How chocolate is made: At the factory, the cacao beans are first sifted for foreign objects- you know, rocks, machetes, whatever got left in the bag. The cacao is weighed and sorted by type so that the manufacturer knows exactly what type of cacao is going into the chocolate.
Some manufacturers use up to twelve types of cacao in their recipes, and they must carefully measure so that the flavor is consistent time after time.
Next, the cacao beans are roasted in large, rotating ovens, at temperatures of about 210-290F. Roasting lasts from half an hour up to two hours. The heat brings out more flavor and aroma, and it dries and darkens the beans. Then the cacao beans are cracked and winnowed, that is, their outer shells are cracked and blown away, leaving the crushed and broken pieces of cacao beans, called "nibs." At this point, we have something edible and really chocolatey, but they're also really bitter. The cacao nibs must now be crushed and ground into a thick paste called chocolate liquor (there is no alcohol in it). Chocolate liquor by itself is bitter and not very smooth and creamy. To sweeten it up and improve the texture, the manufacturer will add things like sugar, cocoa butter, vanilla, and milk.

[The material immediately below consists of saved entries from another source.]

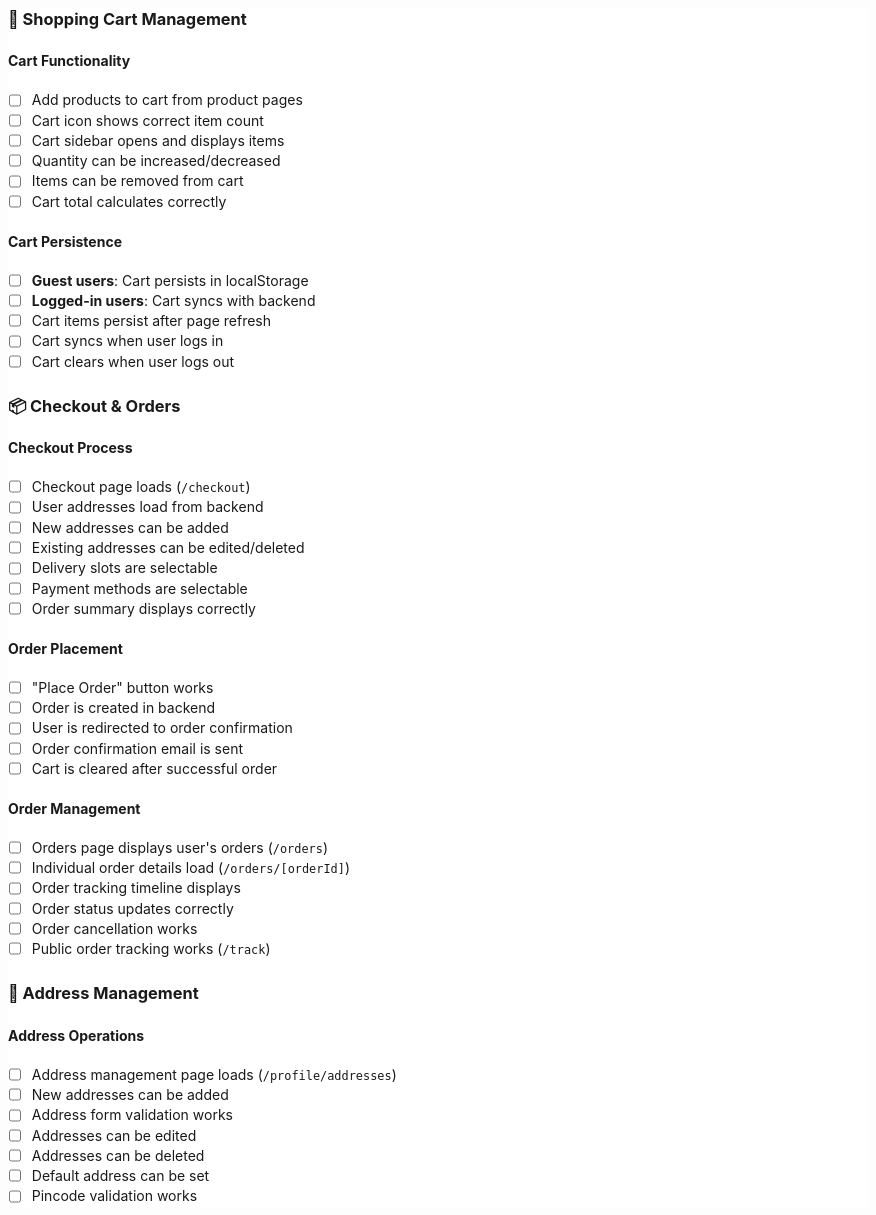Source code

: ### 🛒 Shopping Cart Management

#### Cart Functionality
- [ ] Add products to cart from product pages
- [ ] Cart icon shows correct item count
- [ ] Cart sidebar opens and displays items
- [ ] Quantity can be increased/decreased
- [ ] Items can be removed from cart
- [ ] Cart total calculates correctly

#### Cart Persistence
- [ ] **Guest users**: Cart persists in localStorage
- [ ] **Logged-in users**: Cart syncs with backend
- [ ] Cart items persist after page refresh
- [ ] Cart syncs when user logs in
- [ ] Cart clears when user logs out

### 📦 Checkout & Orders

#### Checkout Process
- [ ] Checkout page loads (`/checkout`)
- [ ] User addresses load from backend
- [ ] New addresses can be added
- [ ] Existing addresses can be edited/deleted
- [ ] Delivery slots are selectable
- [ ] Payment methods are selectable
- [ ] Order summary displays correctly

#### Order Placement
- [ ] "Place Order" button works
- [ ] Order is created in backend
- [ ] User is redirected to order confirmation
- [ ] Order confirmation email is sent
- [ ] Cart is cleared after successful order

#### Order Management
- [ ] Orders page displays user's orders (`/orders`)
- [ ] Individual order details load (`/orders/[orderId]`)
- [ ] Order tracking timeline displays
- [ ] Order status updates correctly
- [ ] Order cancellation works
- [ ] Public order tracking works (`/track`)

### 📍 Address Management

#### Address Operations
- [ ] Address management page loads (`/profile/addresses`)
- [ ] New addresses can be added
- [ ] Address form validation works
- [ ] Addresses can be edited
- [ ] Addresses can be deleted
- [ ] Default address can be set
- [ ] Pincode validation works
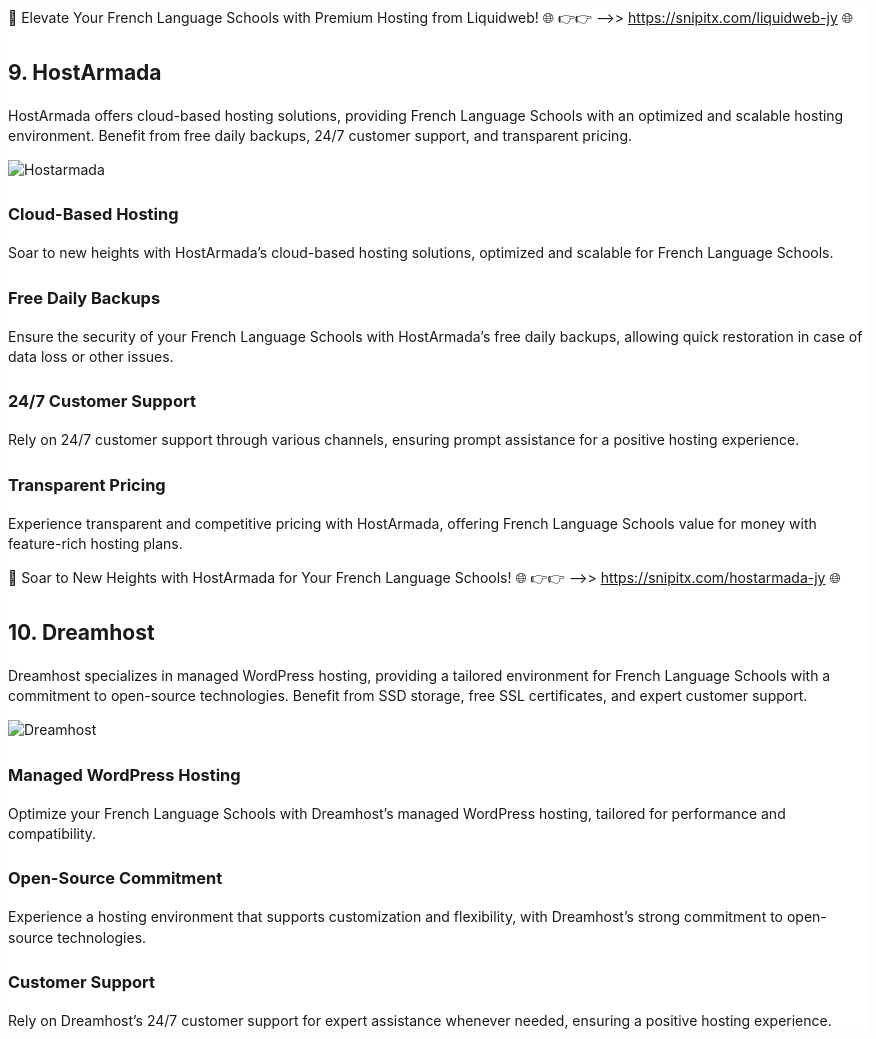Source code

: 🚀 Elevate Your French Language Schools with Premium Hosting from Liquidweb! 🌐
👉👉 -->> https://snipitx.com/liquidweb-jy 🌐

## 9. HostArmada

HostArmada offers cloud-based hosting solutions, providing French Language Schools with an optimized and scalable hosting environment. Benefit from free daily backups, 24/7 customer support, and transparent pricing.

![Hostarmada](https://i.imgur.com/KFbdf3o.jpeg "Hostarmada Hosting")

### Cloud-Based Hosting
Soar to new heights with HostArmada’s cloud-based hosting solutions, optimized and scalable for French Language Schools.

### Free Daily Backups
Ensure the security of your French Language Schools with HostArmada’s free daily backups, allowing quick restoration in case of data loss or other issues.

### 24/7 Customer Support
Rely on 24/7 customer support through various channels, ensuring prompt assistance for a positive hosting experience.

### Transparent Pricing
Experience transparent and competitive pricing with HostArmada, offering French Language Schools value for money with feature-rich hosting plans.

🚀 Soar to New Heights with HostArmada for Your French Language Schools! 🌐
👉👉 -->> https://snipitx.com/hostarmada-jy 🌐

## 10. Dreamhost

Dreamhost specializes in managed WordPress hosting, providing a tailored environment for French Language Schools with a commitment to open-source technologies. Benefit from SSD storage, free SSL certificates, and expert customer support.

![Dreamhost](https://i.imgur.com/rXIg8ip.jpeg "Dreamhost Hosting")

### Managed WordPress Hosting
Optimize your French Language Schools with Dreamhost’s managed WordPress hosting, tailored for performance and compatibility.

### Open-Source Commitment
Experience a hosting environment that supports customization and flexibility, with Dreamhost’s strong commitment to open-source technologies.

### Customer Support
Rely on Dreamhost’s 24/7 customer support for expert assistance whenever needed, ensuring a positive hosting experience.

To further refine the texture, and to really bring out the flavor, the mixture is then "conched." That is, it's run through a machine (a conch - so named because the first such machine looked kind of like a conch shell) that mixes and mashes and swirls and aerates the chocolate. At this point we will probably add some more cocoa butter and maybe some soy lecithin - these will give the chocolate its silky smooth texture. Conching can last a few hours for cheaper chocolates, and up to six days for the expensive stuff!
The chocolate is then tempered by stirring it, letting it cool, heating it back up slowly, and repeating the process several times. This will give our chocolate that nice glossy look, and it will help it melt properly.